──────── Data extract ────────

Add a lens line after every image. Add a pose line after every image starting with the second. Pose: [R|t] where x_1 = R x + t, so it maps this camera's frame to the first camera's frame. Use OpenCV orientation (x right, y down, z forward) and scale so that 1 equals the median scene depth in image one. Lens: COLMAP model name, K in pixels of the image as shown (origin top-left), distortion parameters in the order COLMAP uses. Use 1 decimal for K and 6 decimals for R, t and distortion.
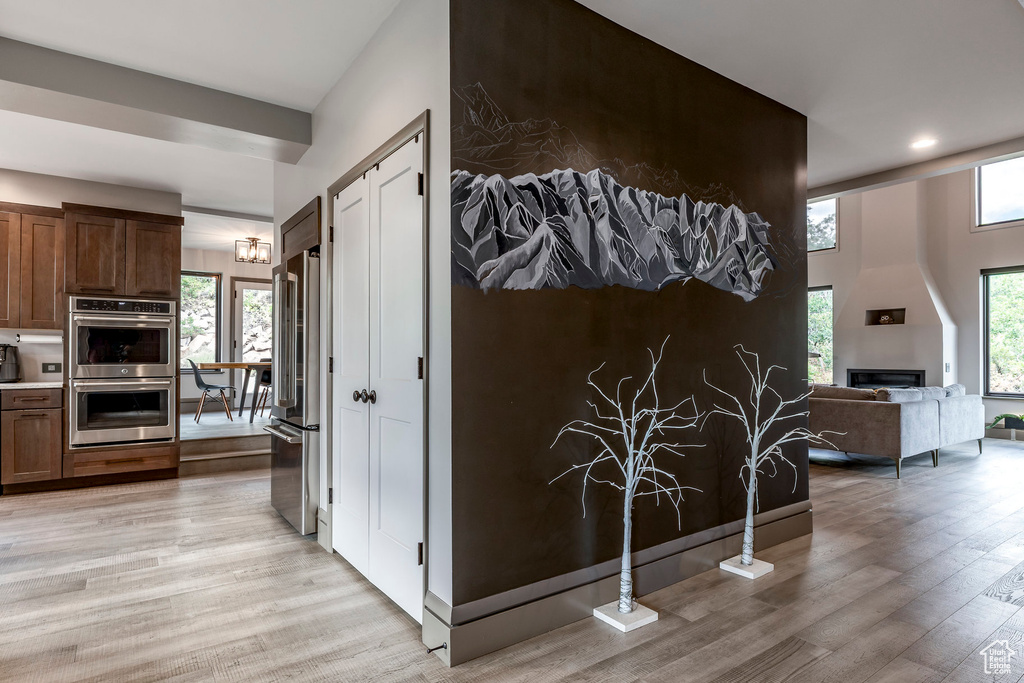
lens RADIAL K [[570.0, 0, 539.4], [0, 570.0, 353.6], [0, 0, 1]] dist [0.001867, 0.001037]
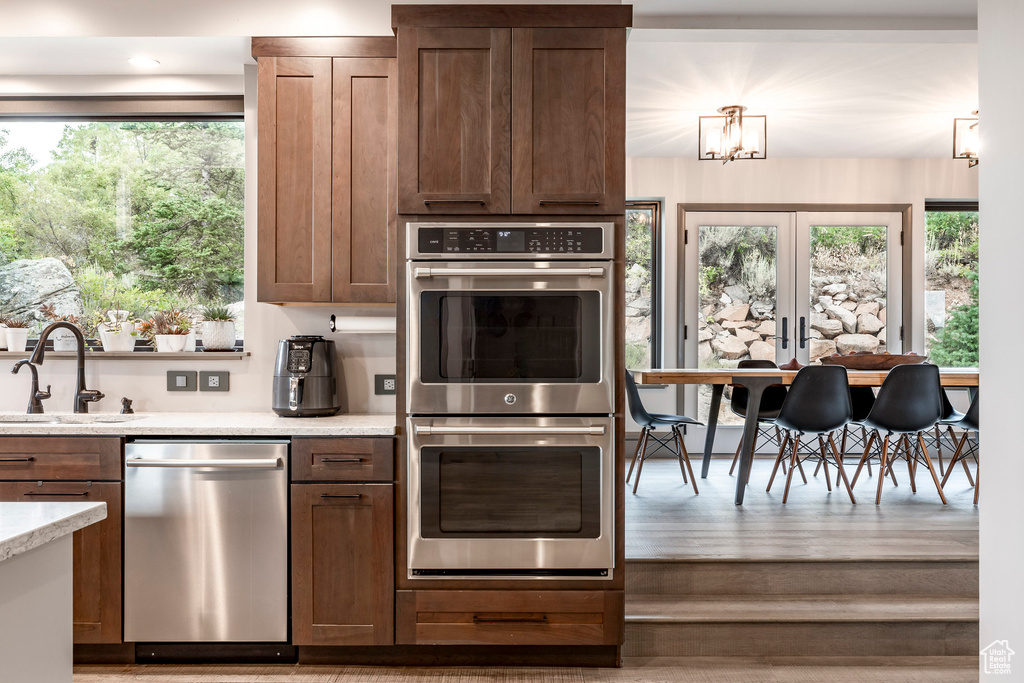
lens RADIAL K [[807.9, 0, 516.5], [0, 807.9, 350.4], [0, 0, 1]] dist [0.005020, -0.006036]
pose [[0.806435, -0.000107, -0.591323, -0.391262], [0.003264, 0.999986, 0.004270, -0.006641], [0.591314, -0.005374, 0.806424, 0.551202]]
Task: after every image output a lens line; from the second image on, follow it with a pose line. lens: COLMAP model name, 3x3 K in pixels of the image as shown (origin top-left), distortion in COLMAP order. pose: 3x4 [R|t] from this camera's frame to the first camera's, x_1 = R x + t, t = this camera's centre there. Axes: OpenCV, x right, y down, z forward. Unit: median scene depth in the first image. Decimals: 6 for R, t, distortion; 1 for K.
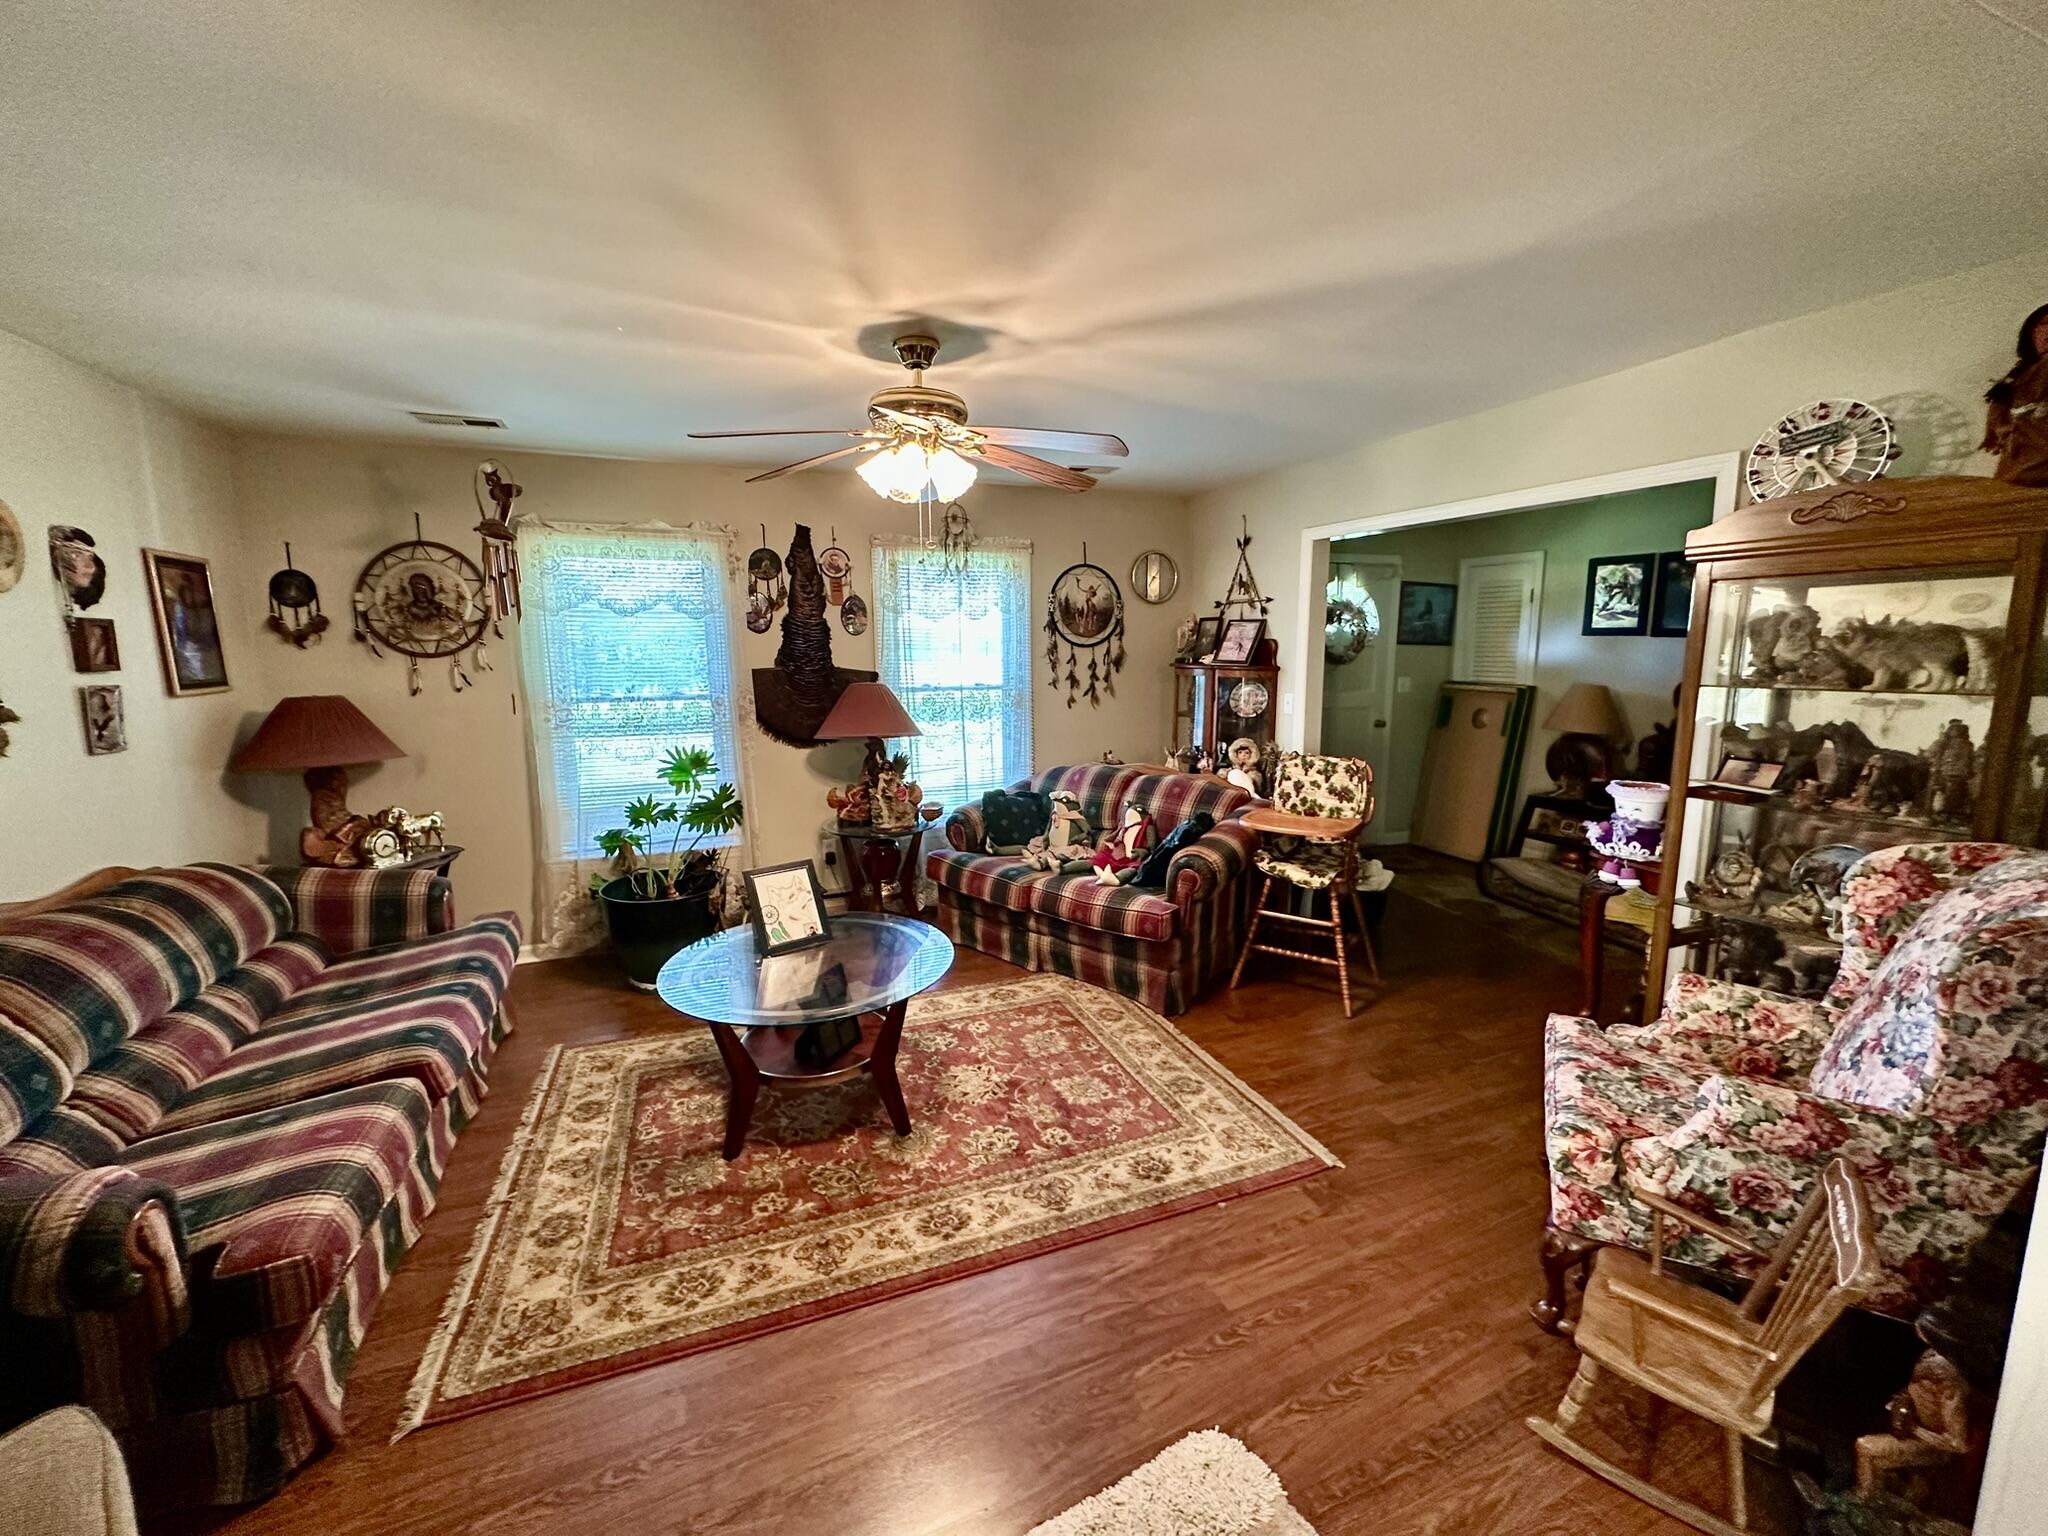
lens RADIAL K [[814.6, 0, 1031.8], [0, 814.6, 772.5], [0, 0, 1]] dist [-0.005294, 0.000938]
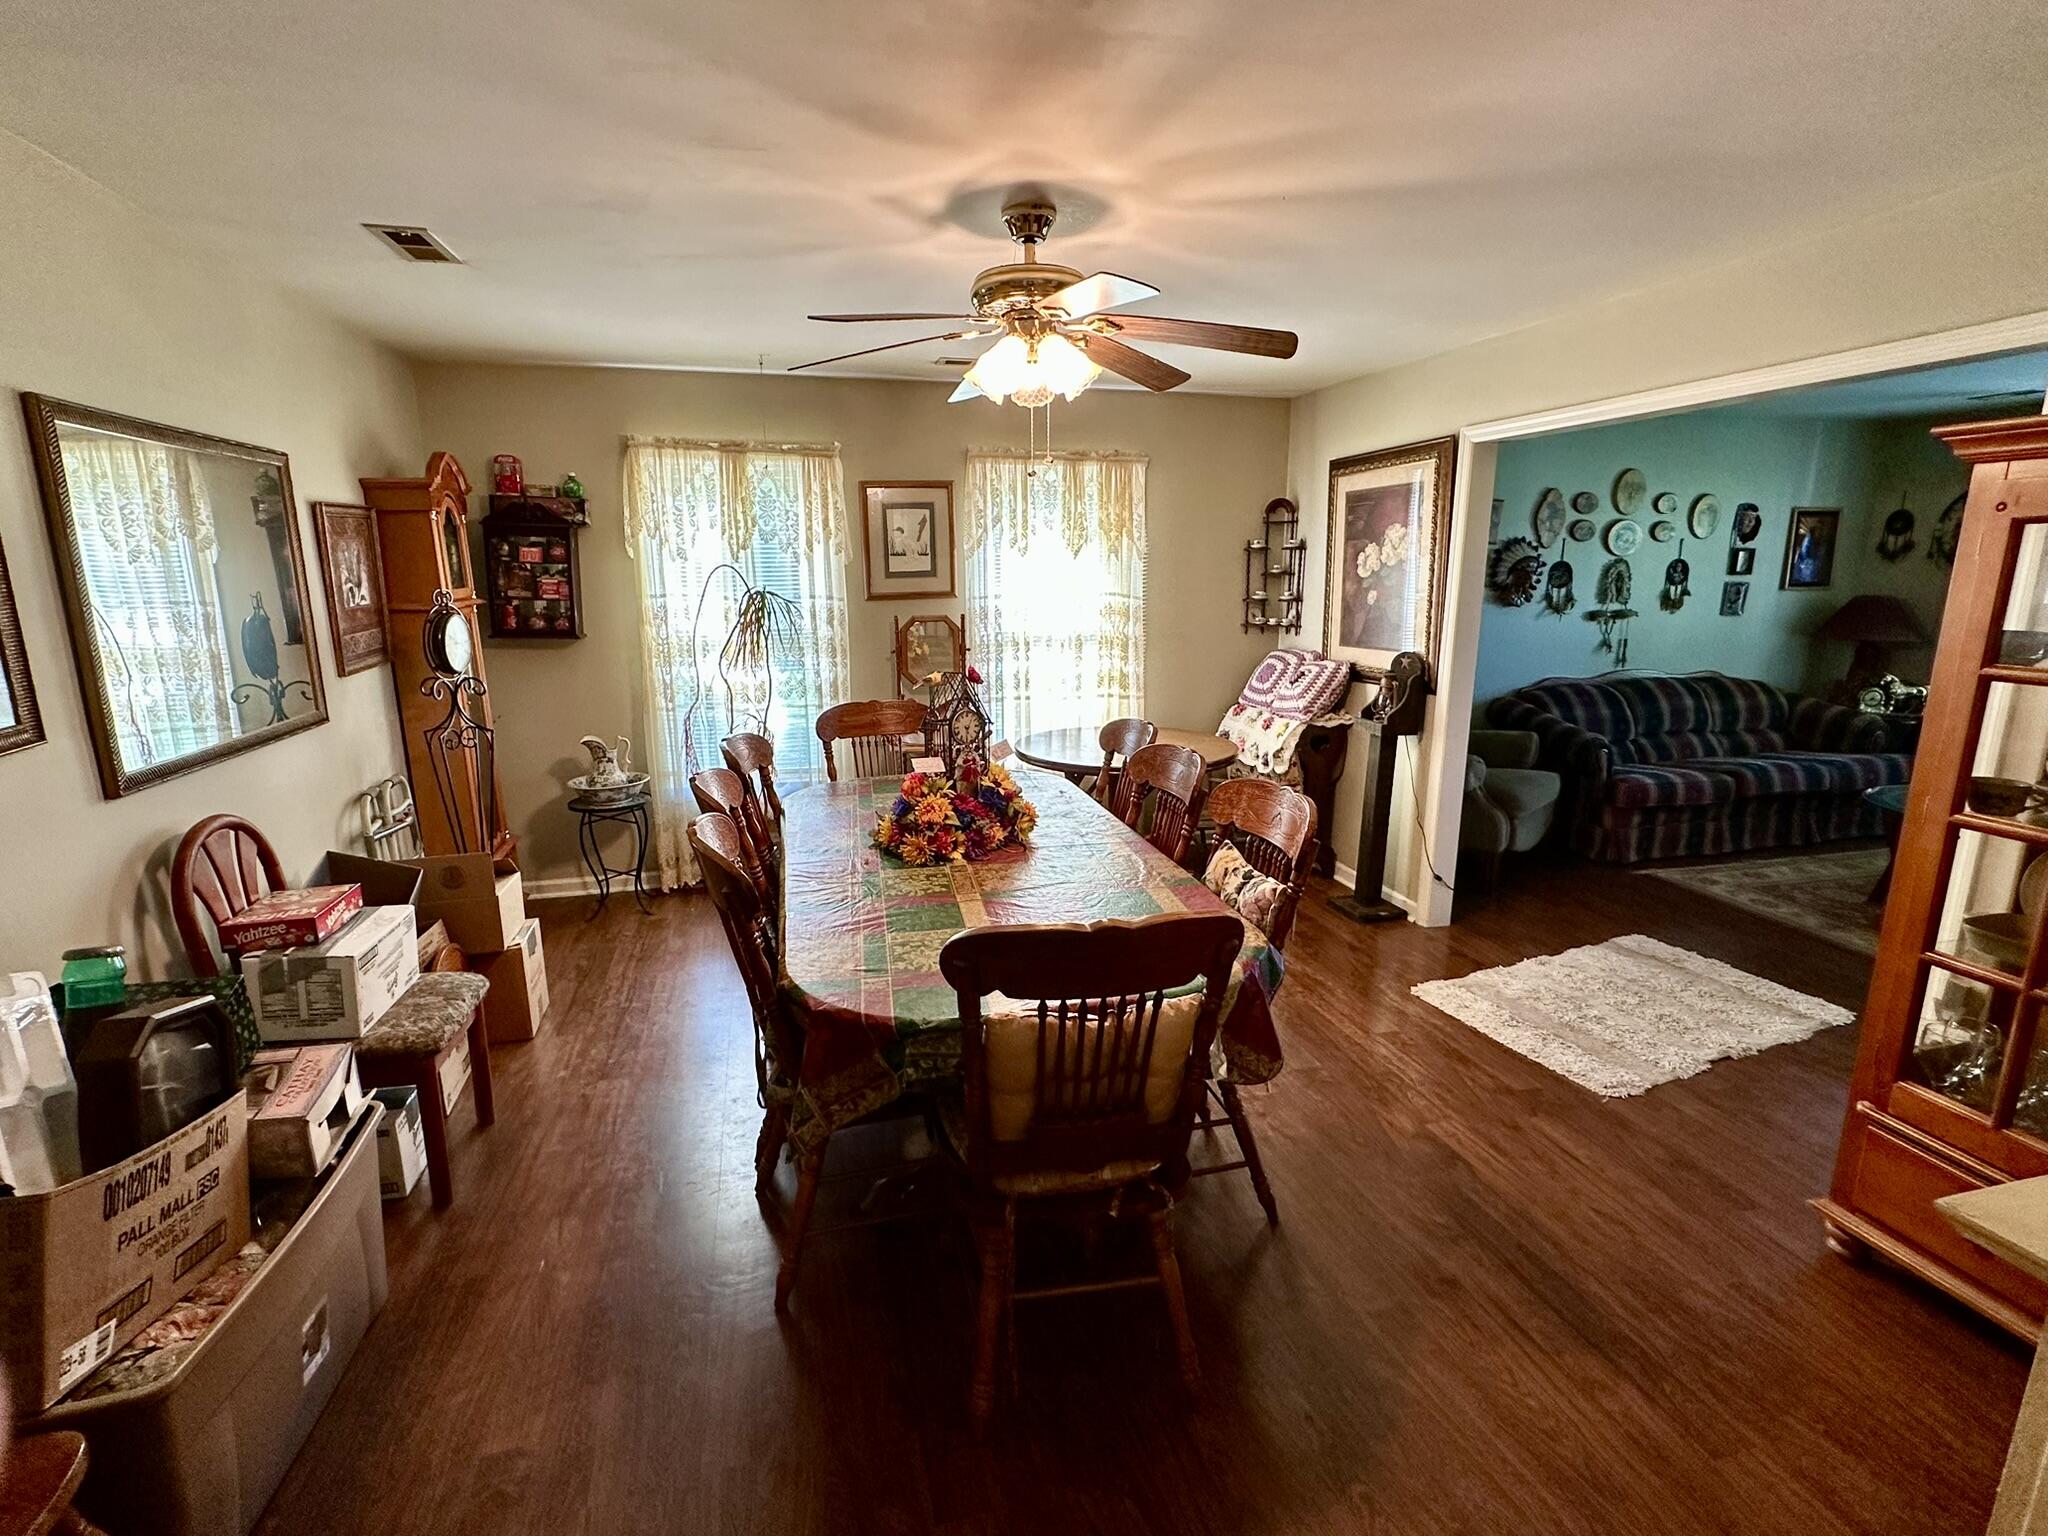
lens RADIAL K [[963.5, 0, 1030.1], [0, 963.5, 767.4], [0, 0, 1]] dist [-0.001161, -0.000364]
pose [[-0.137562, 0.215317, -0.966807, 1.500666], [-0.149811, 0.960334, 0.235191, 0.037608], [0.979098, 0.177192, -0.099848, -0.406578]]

────────

Directions for this task:
Please convert all of the material above into a JSON list of strings, one string per line, leaving out blank lines and the pictures.

Output of the task:
[
  "Add a lens line after every image. Add a pose line after every image starting with the second. Pose: [R|t] where x_1 = R x + t, so it maps this camera's frame to the first camera's frame. Use OpenCV orientation (x right, y down, z forward) and scale so that 1 equals the median scene depth in image one. Lens: COLMAP model name, K in pixels of the image as shown (origin top-left), distortion parameters in the order COLMAP uses. Use 1 decimal for K and 6 decimals for R, t and distortion.",
  "lens RADIAL K [[570.0, 0, 539.4], [0, 570.0, 353.6], [0, 0, 1]] dist [0.001867, 0.001037]",
  "lens RADIAL K [[807.9, 0, 516.5], [0, 807.9, 350.4], [0, 0, 1]] dist [0.005020, -0.006036]",
  "pose [[0.806435, -0.000107, -0.591323, -0.391262], [0.003264, 0.999986, 0.004270, -0.006641], [0.591314, -0.005374, 0.806424, 0.551202]]",
  "Task: after every image output a lens line; from the second image on, follow it with a pose line. lens: COLMAP model name, 3x3 K in pixels of the image as shown (origin top-left), distortion in COLMAP order. pose: 3x4 [R|t] from this camera's frame to the first camera's, x_1 = R x + t, t = this camera's centre there. Axes: OpenCV, x right, y down, z forward. Unit: median scene depth in the first image. Decimals: 6 for R, t, distortion; 1 for K.",
  "lens RADIAL K [[814.6, 0, 1031.8], [0, 814.6, 772.5], [0, 0, 1]] dist [-0.005294, 0.000938]",
  "lens RADIAL K [[963.5, 0, 1030.1], [0, 963.5, 767.4], [0, 0, 1]] dist [-0.001161, -0.000364]",
  "pose [[-0.137562, 0.215317, -0.966807, 1.500666], [-0.149811, 0.960334, 0.235191, 0.037608], [0.979098, 0.177192, -0.099848, -0.406578]]"
]